==== Material shown

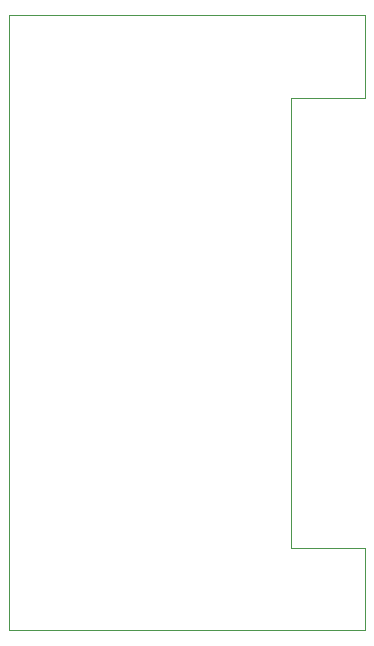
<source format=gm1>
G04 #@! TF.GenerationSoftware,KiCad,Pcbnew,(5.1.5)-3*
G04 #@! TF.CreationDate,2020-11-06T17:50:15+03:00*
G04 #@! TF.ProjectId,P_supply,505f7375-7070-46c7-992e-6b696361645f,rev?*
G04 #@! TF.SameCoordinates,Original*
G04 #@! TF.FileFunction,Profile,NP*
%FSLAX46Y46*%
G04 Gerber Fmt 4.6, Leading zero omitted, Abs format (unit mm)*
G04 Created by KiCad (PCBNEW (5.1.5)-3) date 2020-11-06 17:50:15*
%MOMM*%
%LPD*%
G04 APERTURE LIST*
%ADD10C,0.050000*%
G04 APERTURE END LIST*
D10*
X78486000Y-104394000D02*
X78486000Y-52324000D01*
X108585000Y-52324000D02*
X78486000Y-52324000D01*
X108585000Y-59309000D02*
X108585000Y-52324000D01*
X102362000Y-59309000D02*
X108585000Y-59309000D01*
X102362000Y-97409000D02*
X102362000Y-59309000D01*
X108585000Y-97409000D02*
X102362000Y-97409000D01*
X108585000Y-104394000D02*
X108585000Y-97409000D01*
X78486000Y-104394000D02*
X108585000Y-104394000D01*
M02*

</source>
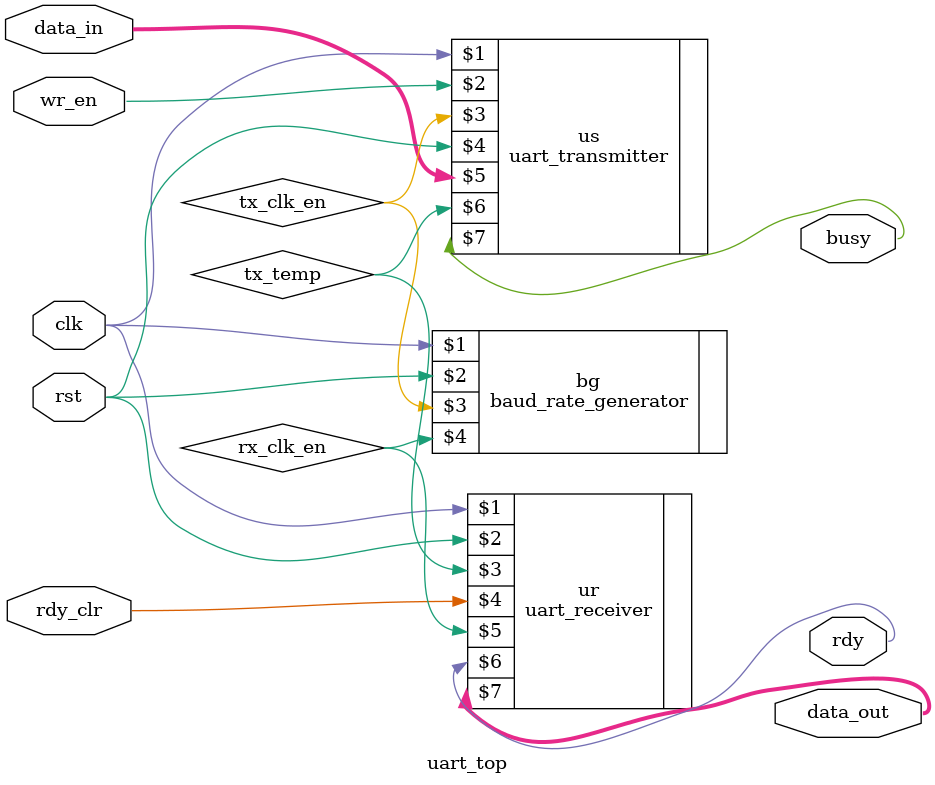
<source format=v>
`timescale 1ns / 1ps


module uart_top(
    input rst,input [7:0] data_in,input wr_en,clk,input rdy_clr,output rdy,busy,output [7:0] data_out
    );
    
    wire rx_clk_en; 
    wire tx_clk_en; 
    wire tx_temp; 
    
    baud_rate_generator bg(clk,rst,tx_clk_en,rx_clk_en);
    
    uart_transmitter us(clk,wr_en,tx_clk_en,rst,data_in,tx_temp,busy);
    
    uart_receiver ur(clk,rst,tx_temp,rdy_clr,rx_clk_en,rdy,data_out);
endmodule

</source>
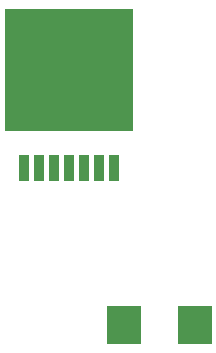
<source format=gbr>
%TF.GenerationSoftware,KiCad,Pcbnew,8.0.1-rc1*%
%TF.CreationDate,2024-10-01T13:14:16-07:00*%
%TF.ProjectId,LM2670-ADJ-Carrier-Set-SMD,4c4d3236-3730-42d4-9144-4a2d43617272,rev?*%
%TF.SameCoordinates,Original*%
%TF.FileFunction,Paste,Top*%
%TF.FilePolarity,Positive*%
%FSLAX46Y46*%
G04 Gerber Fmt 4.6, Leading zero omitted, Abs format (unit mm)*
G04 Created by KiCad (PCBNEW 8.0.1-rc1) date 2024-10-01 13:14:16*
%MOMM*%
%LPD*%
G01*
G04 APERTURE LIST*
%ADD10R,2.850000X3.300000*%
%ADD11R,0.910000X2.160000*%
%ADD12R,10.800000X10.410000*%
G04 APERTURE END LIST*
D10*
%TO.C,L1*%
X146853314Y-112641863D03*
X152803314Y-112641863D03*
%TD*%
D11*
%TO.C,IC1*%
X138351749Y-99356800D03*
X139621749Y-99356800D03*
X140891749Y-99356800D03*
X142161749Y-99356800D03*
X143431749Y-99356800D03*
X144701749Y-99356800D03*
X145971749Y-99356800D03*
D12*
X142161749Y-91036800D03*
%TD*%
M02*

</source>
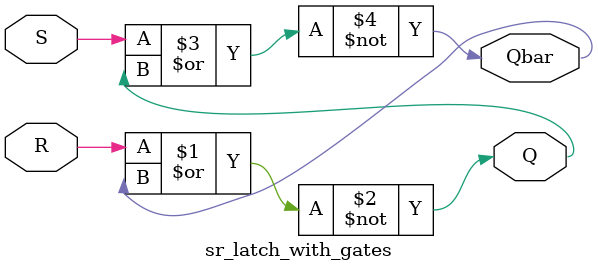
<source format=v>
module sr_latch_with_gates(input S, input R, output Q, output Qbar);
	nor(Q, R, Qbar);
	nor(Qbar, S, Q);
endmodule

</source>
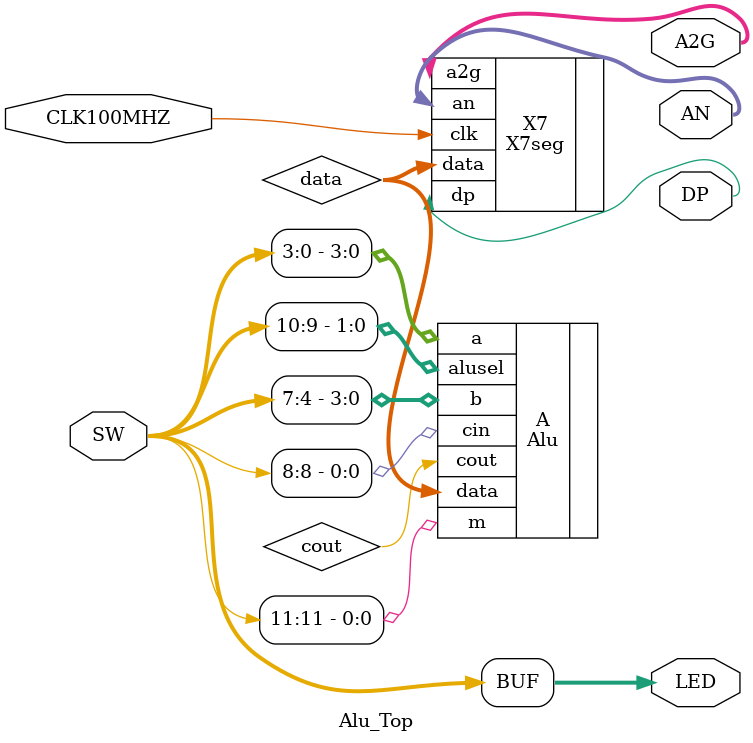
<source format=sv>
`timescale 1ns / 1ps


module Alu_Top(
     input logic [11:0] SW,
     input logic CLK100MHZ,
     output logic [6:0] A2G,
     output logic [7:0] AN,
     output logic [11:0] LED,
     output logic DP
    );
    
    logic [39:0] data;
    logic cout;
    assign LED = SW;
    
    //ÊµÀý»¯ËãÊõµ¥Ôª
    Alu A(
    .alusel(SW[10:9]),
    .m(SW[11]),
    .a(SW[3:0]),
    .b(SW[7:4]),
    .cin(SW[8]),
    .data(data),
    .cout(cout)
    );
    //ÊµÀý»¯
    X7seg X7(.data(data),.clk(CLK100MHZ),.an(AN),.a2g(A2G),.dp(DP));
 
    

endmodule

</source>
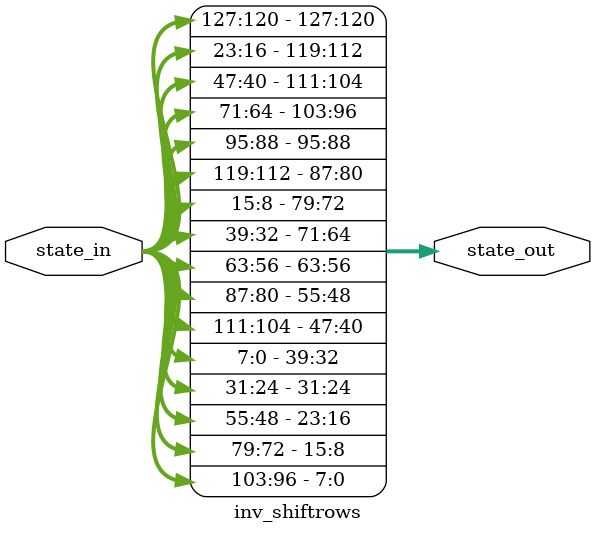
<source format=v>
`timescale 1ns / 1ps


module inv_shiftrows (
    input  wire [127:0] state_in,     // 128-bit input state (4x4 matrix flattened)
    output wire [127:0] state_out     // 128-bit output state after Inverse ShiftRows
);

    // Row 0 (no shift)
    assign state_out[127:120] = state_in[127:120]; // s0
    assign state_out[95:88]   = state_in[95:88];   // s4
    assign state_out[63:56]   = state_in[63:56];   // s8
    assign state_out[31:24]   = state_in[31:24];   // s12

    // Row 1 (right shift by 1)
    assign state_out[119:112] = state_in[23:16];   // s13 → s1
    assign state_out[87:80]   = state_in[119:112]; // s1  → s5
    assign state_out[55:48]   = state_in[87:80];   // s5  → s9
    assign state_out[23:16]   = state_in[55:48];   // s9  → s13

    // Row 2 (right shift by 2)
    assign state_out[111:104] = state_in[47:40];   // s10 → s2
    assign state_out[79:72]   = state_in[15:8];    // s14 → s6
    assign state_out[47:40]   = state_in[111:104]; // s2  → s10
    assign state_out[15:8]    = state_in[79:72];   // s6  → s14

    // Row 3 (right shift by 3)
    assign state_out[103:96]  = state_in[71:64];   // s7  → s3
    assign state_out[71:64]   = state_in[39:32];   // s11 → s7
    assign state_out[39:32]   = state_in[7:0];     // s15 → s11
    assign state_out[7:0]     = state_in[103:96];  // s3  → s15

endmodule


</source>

========
==== Material shown

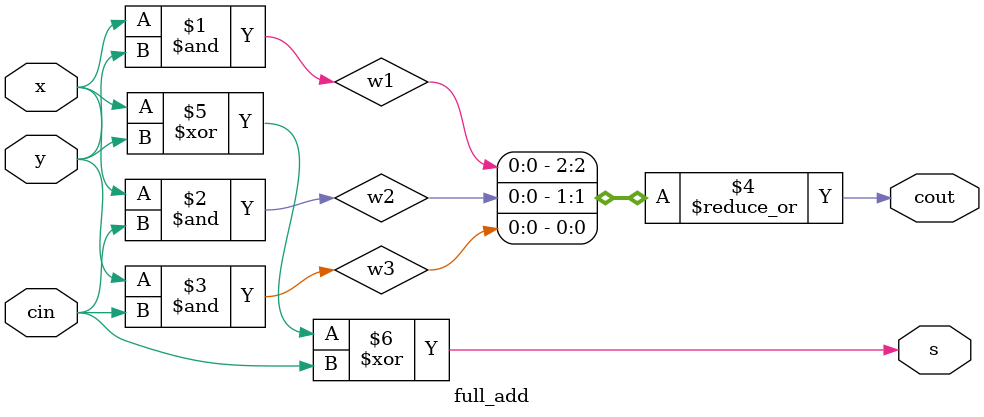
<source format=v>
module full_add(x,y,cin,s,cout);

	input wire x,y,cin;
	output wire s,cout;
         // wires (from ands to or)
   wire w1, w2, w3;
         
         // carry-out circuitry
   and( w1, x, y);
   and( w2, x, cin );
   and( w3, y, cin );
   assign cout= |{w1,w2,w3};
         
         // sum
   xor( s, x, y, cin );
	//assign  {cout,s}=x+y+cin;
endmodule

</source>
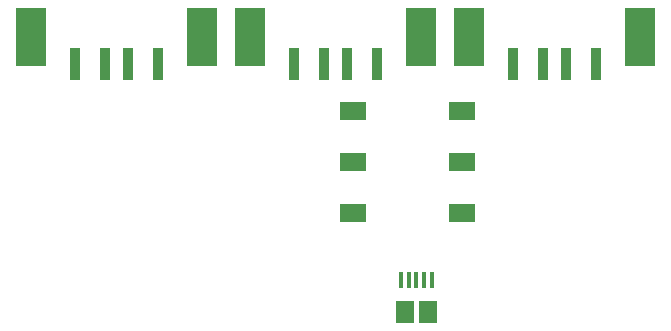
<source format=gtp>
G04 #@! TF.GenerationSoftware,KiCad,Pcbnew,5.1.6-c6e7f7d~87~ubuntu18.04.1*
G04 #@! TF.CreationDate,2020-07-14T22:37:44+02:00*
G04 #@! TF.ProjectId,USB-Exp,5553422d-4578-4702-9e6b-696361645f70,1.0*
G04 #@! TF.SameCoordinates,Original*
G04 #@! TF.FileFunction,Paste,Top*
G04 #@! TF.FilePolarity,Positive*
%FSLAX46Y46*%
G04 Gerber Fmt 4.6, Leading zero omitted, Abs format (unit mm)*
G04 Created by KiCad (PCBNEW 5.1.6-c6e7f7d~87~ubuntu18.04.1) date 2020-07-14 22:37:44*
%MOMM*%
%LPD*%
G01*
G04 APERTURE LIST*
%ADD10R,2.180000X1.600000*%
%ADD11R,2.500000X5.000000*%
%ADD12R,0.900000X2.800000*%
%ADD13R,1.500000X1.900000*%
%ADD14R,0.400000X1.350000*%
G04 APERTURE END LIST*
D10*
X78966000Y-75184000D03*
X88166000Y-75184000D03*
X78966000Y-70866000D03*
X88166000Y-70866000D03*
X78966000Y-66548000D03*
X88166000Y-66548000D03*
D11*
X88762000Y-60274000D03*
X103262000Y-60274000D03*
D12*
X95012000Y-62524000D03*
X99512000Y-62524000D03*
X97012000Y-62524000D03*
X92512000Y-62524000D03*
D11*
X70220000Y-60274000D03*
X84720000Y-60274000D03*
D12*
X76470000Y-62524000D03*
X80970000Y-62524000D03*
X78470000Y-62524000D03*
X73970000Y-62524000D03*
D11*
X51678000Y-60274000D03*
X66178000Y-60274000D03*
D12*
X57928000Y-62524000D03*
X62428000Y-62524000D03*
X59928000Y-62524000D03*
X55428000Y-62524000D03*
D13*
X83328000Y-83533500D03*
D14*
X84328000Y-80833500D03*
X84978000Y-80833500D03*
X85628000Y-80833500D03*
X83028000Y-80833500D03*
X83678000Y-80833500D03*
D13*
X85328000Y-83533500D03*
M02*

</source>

========

Within the listing, how many lines include the string "busy"? Supply the number and no further words.

2